Torsten Sträter begeistert in Wetzlar 5000 Zuschauer mit Wortakrobatik ohne Netz und doppelten Boden und entlässt den einen oder anderen nach zweieinhalb Stunden »angenehm ausgelaugt«.

Wetzlar. »Schnee, der auf Ceran fällt« - so der Titel der Torsten Sträter-Show am Montagabend in Wetzlar. Aber: »Es hätte auch »Bonusmeilen für die Wanderhure« heißen können«, erklärt der Comedian aus Dortmund gleich zu Beginn, das allerdings hätte seiner Agentur nicht so gut gefallen. Und ja, es ist auch völlig egal, was über einem Programm des Ruhrpott-Poeten steht, denn seine Geschichten folgen keinem roten Faden. Vielmehr spinnt der 56-Jährige fleißig ein Netz aus vermeintlich verworrenen Pointenfäden und bindet die losen Enden am Ende doch zusammen.
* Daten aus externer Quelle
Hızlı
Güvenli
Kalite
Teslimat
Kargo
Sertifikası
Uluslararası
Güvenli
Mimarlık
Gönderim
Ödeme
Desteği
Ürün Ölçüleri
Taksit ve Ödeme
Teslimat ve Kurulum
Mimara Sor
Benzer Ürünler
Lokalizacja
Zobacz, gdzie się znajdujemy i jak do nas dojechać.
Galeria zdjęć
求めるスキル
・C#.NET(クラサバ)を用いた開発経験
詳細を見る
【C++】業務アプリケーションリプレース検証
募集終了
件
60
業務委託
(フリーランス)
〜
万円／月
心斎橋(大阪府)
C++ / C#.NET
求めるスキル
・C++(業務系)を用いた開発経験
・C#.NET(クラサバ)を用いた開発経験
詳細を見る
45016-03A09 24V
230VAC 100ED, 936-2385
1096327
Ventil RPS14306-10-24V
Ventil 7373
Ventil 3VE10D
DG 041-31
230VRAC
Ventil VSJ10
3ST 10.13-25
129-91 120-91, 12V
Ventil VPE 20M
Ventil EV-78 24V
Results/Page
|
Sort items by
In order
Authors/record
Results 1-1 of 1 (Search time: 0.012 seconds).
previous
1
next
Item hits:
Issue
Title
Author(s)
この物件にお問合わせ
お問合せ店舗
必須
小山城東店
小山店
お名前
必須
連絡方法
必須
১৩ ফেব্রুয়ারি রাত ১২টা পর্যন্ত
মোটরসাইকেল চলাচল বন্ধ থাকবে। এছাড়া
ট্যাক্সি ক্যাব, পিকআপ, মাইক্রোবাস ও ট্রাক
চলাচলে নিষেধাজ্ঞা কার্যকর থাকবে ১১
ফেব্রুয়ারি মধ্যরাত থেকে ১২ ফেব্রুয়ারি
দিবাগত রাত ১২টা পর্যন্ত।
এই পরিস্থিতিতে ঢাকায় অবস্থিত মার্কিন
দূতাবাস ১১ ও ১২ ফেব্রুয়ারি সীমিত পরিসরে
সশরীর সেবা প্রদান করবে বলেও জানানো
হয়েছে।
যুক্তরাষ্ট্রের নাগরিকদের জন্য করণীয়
»Schöner Bumms hier«, lobt er die Buderus-Arena, »schöne Anfahrt auch mit Ihnen hier so im Stau« und schon ist bei den über 5000 Besuchern der Ärger über die Stop-and-Go-Anfahrt bis hinauf auf Parkebene vier vergessen.

Pointenfäden

Sträter treibt die Zuhörer durch einen Irrgarten der Irrwitzigkeiten und, irre witzig, manches kommt einem sogar irgendwie bekannt vor. Wie die »Mantra-Sätze« aus der Kindheit: »Man kann auch mal ‘nen Scherz machen, aber nicht immer«, was der junge Sträter schon damals trotzig dem Vater mit »Doch!« pariert und bis heute konsequent umgesetzt hat. Oder Mutters mahnende Worte: »Geh’ nicht übers Gewischte«, was ihm - angeblich - als Titel für einen nächsten Mysterie-Thriller dienen wird. Sprache ist sein Ding, und wehe, wer es damit nicht so genau nimmt. Da kennt der selbsternannte »Sprach-Nazi« kein Pardon. Beispiel gefällig? »Ein Bekannter sagte zu mir: Mein Hund hat gewittert. Wie jetzt? Kommen dem Dackel Blitze aus’m Hintern? Das heißt: Mein Dackel hat etwas gewittert, du Honk!«.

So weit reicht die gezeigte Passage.